**Tarea 1**
Copia palabra por palabra el texto sobre la melancolía del politólogo, de "La reflexión en" a "el argumento procedente.".
**Tarea 2**
Continúa el texto sobre la melancolía del politólogo a partir de su última frase.

Melancolía del politólogo
Punto y seguido
Por: Ricardo Rivón Lazcano
El científico de la política, como el filósofo de la política, está condenado a la melancolía. La advertencia viene de muy lejos, de cuando los filósofos griegos desconfiaron de una posible naturaleza humana virtuosa. Dos pensadores más recientes que actualizan la advertencia son el alemán Max Weber (1864-1920), y el inglés Michael Oakeshott (1901-1990).
No puede esperarse que la filosofía política incremente nuestra capacidad para tener éxito en la actividad política, dice Oakeshott. No nos ayudará a distinguir entre los buenos y los malos proyectos políticos, pero el análisis paciente de las ideas generales vinculadas a la actividad política, en la medida en que logre eliminar algunas de las tortuosidades del pensamiento y logre conducirnos a un uso más económico de los conceptos, será una ocupación que no deberá ser sobrevaluada ni despreciada.
La reflexión en ese terreno buscará moverse en el terreno de la comprensión y las explicaciones, no como una actividad práctica, sólo podemos aspirar a ser menos engañados a menudo por la declaración ambigua y el argumento procedente.

**Datos extraídos**
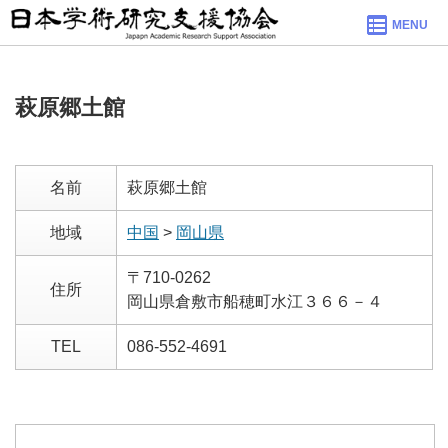
MENU
萩原郷土館
名前
萩原郷土館
地域
中国
>
岡山県
〒710-0262
住所
岡山県倉敷市船穂町水江３６６－４
TEL
086-552-4691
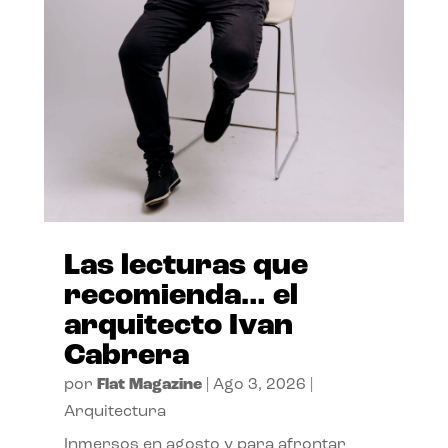
Las lecturas que
recomienda… el
arquitecto Ivan
Cabrera
por
Flat Magazine
|
Ago 3, 2026
|
Arquitectura
Inmersos en agosto y para afrontar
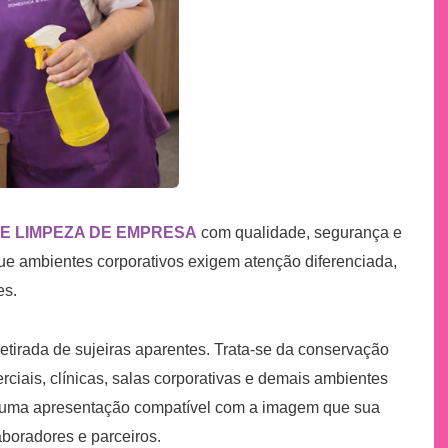
E LIMPEZA DE EMPRESA
com qualidade, segurança e
e ambientes corporativos exigem atenção diferenciada,
es.
tirada de sujeiras aparentes. Trata-se da conservação
rciais, clínicas, salas corporativas e demais ambientes
 e uma apresentação compatível com a imagem que sua
aboradores e parceiros.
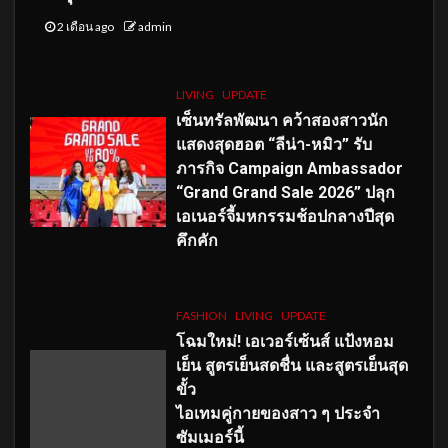
2 เดือน ago
admin
LIVING
UPDATE
เซ็นทรัลพัฒนา คว้าสองสาวนัก
แสดงสุดฮอต “ลีน่า-หมิว” รับ
ภารกิจ Campaign Ambassador
“Grand Grand Sale 2026” ปลุก
เอเนอร์จี้มหกรรมช้อปกลางปีสุด
คึกคัก
FASHION
LIVING
UPDATE
โฉมใหม่
! เอเวอร์เซ้นส์ แป้งหอม
เย็น สูตรเย็นสดชื่น และสูตรเย็นสุด
ขั้ว
ไอเทมคู่กายของสาว ๆ ประจำ
ซัมเมอร์นี้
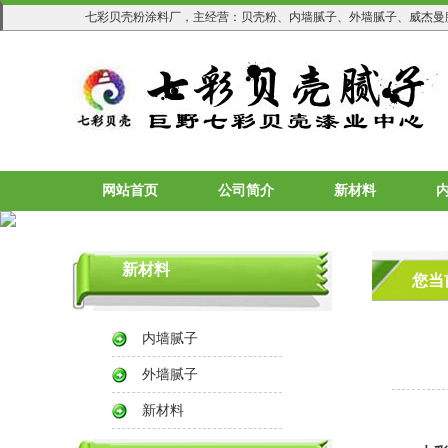
七彩贝壳粉涂料厂，主经营：贝壳粉、内墙腻子、外墙腻子、威杰曼
网站首页
公司简介
新材料
新材料
您当
内墙腻子
外墙腻子
新材料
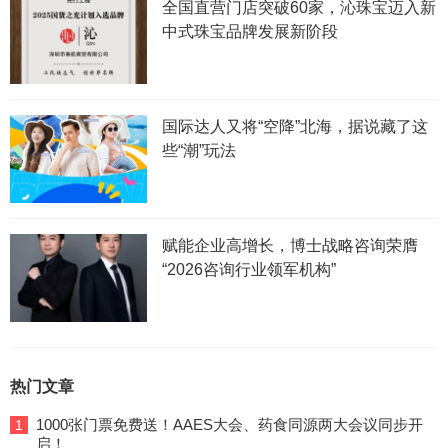
全国直营门店突破60家，沁珠宝迈入新
中式珠宝品牌发展新阶段
国际达人又将“空降”北海，据说藏了这
些“潮”玩法
赋能企业高增长，博士战略咨询荣膺
“2026咨询行业领军机构”
热门文章
1000张门票免费送！AAES大会、药食同源两大会议同步开
1
启！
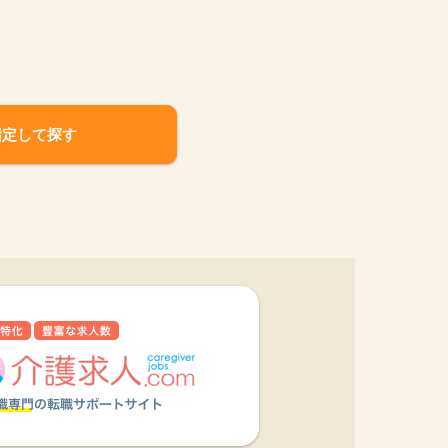
指定して探す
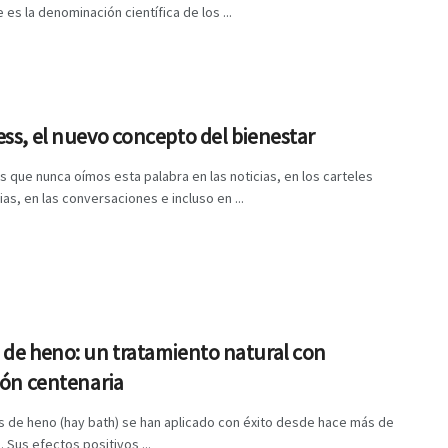
e es la denominación científica de los ...
ss, el nuevo concepto del bienestar
 que nunca oímos esta palabra en las noticias, en los carteles
rias, en las conversaciones e incluso en ...
de heno: un tratamiento natural con
ión centenaria
s de heno (hay bath) se han aplicado con éxito desde hace más de
. Sus efectos positivos ...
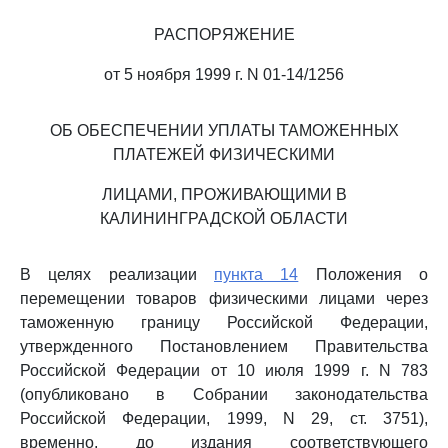
РАСПОРЯЖЕНИЕ
от 5 ноября 1999 г. N 01-14/1256
ОБ ОБЕСПЕЧЕНИИ УПЛАТЫ ТАМОЖЕННЫХ
ПЛАТЕЖЕЙ ФИЗИЧЕСКИМИ
ЛИЦАМИ, ПРОЖИВАЮЩИМИ В
КАЛИНИНГРАДСКОЙ ОБЛАСТИ
В целях реализации
пункта 14
Положения о
перемещении товаров физическими лицами через
таможенную границу Российской Федерации,
утвержденного Постановлением Правительства
Российской Федерации от 10 июля 1999 г. N 783
(опубликовано в Собрании законодательства
Российской Федерации, 1999, N 29, ст. 3751),
временно, до издания соответствующего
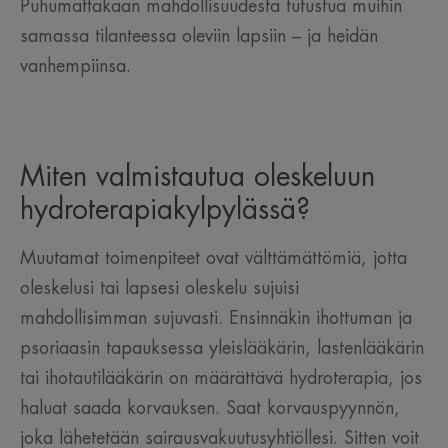
Puhumattakaan mahdollisuudesta tutustua muihin
samassa tilanteessa oleviin lapsiin – ja heidän
vanhempiinsa.
Miten valmistautua oleskeluun
hydroterapiakylpylässä?
Muutamat toimenpiteet ovat välttämättömiä, jotta
oleskelusi tai lapsesi oleskelu sujuisi
mahdollisimman sujuvasti. Ensinnäkin ihottuman ja
psoriaasin tapauksessa yleislääkärin, lastenlääkärin
tai ihotautilääkärin on määrättävä hydroterapia, jos
haluat saada korvauksen. Saat korvauspyynnön,
joka lähetetään sairausvakuutusyhtiöllesi. Sitten voit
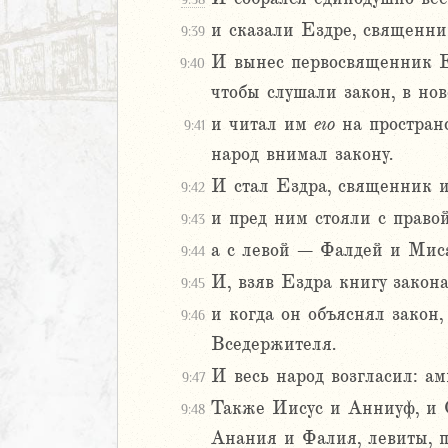
ккавейская
дры
и сказали Ездре, священни
9:39
И вынес первосвященник Е
АВЕТ
9:40
чтобы слушали закон, в нов
и читал им
его
на пространс
9:41
народ внимал закону.
И стал Ездра, священник и
9:42
и пред ним стояли с право
9:43
а с левой – Фалдей и Миса
9:44
И, взяв Ездра книгу закона
9:45
и когда он объяснял закон,
9:46
Вседержителя.
И весь народ возгласил: ам
9:47
Также Иисус и Анниуф, и С
9:48
Анания и Фалия, левиты, п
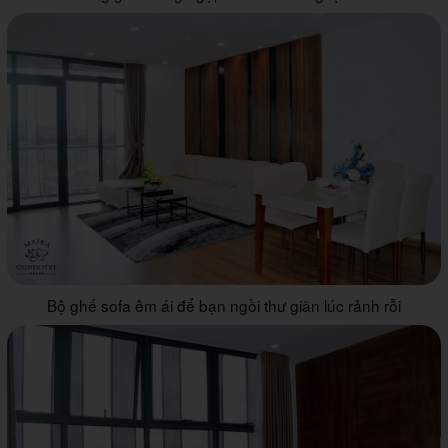
Bộ ghế sofa êm ái để bạn ngồi thư giãn lúc rảnh rỗi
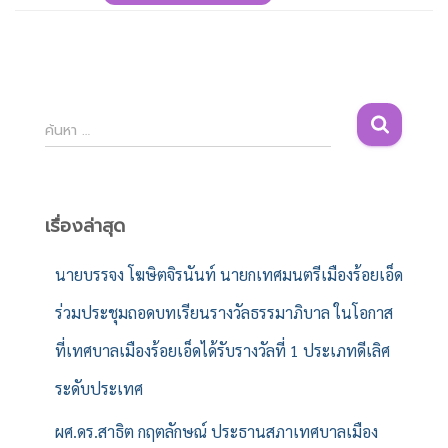
ค้
ค้นหา …
น
ห
า
สำ
เรื่องล่าสุด
ห
รั
นายบรรจง โฆษิตจิรนันท์ นายกเทศมนตรีเมืองร้อยเอ็ด
บ
ร่วมประชุมถอดบทเรียนรางวัลธรรมาภิบาล ในโอกาส
:
ที่เทศบาลเมืองร้อยเอ็ดได้รับรางวัลที่ 1 ประเภทดีเลิศ
ระดับประเทศ
ผศ.ดร.สาธิต กฤตลักษณ์ ประธานสภาเทศบาลเมือง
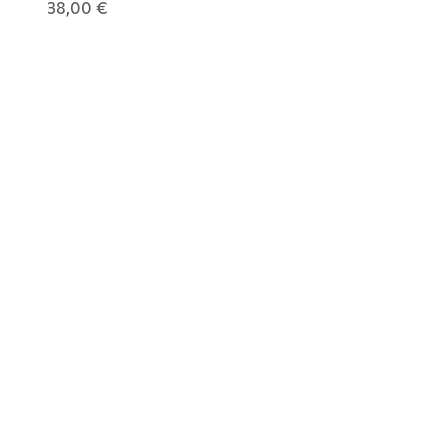
38,00 €
27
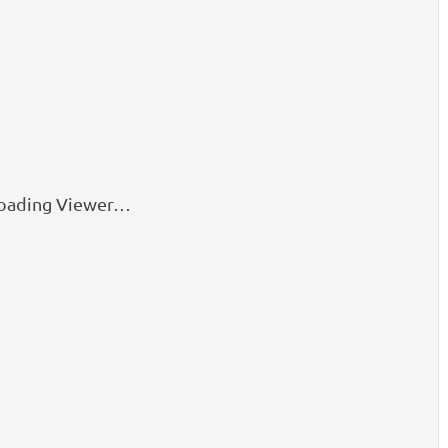
oading Viewer…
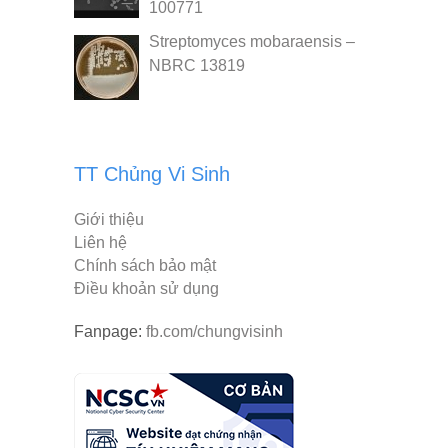
100771
Streptomyces mobaraensis –
NBRC 13819
TT Chủng Vi Sinh
Giới thiệu
Liên hệ
Chính sách bảo mật
Điều khoản sử dụng
Fanpage:
fb.com/chungvisinh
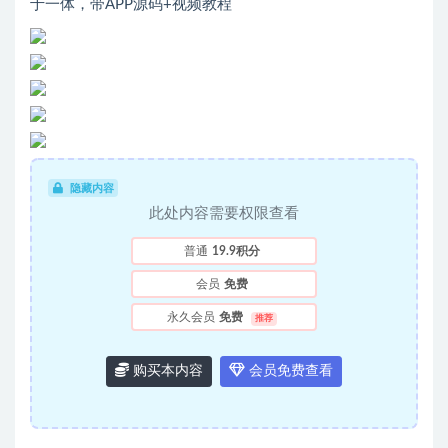
于一体，带APP源码+视频教程
隐藏内容
此处内容需要权限查看
普通
19.9积分
会员
免费
永久会员
免费
推荐
购买本内容
会员免费查看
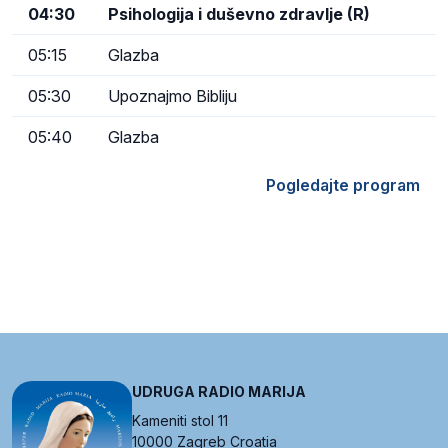
04:30
Psihologija i duševno zdravlje (R)
05:15
Glazba
05:30
Upoznajmo Bibliju
05:40
Glazba
Pogledajte program
UDRUGA RADIO MARIJA
Kameniti stol 11
10000 Zagreb Croatia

**Respuesta 1**
La reflexión en ese terreno buscará moverse en el terreno de la comprensión y las explicaciones, no como una actividad práctica, sólo podemos aspirar a ser menos engañados a menudo por la declaración ambigua y el argumento procedente.

**Respuesta 2**
La melancolía es resultado de la desilusión, el desencanto, la impotencia.
Siguiendo las reflexiones de Oakeshott sobre la vida moral en la obra de Thomas Hobbes, publicadas en 1947, se infiere que el científico de la política ha descubierto la condición natural del hombre, naturaleza en la que nadie está seguro frente a la codicia, la ambición y la ira de todos y cada uno de los humanos, condición de la que no escapa nadie, ni el propio intelectual, ni el comerciante, ni el trabajador manual. Nadie.
Aun en ese estado de naturaleza los hombres son capaces de celebrar contratos, acuerdos, convenios, etcétera, entre sí, pero estas operaciones, lejos de modificar sustancialmente la condición de inseguridad, se ven ellas mismas infectadas por esta inseguridad. Y así ocurre especialmente con los convenios de confianza mutua porque, en estos casos, uno de los pactantes debe cumplir primero su parte del convenio, pero si lo hace así, corre el riesgo de que no cumpla su promesa quien deba ser el segundo ejecutor (no porque no le convenga hacerlo, sino porque la “avaricia” y la “ambición” tienden a triunfar sobre la razón) debe ser siempre lo suficientemente grande para que resulte poco razonable que cualquier hombre acepte ser el primer ejecutor.
Los convenios de confianza mutua, entonces, siempre implican un riesgo que ningún hombre razonable aceptará y no ofrecen ninguna modificación extensa o confiable de la guerra de todos los hombres contra todos los hombres.
De mis viejas lecturas.
Dos minicuentos de Dolores M. Koch
Curriculum Vitae
A menudo un dictador es un revolucionario que hizo carrera.
A menudo un revolucionario es un burgués que no la hizo.
Post coitum non omnia animal triste
–El padre de Melibea: ¡Desdichada, te dejaste seducir por Calixto! ¿No pensaste que después sentirías rabia, vergüenza y hastío?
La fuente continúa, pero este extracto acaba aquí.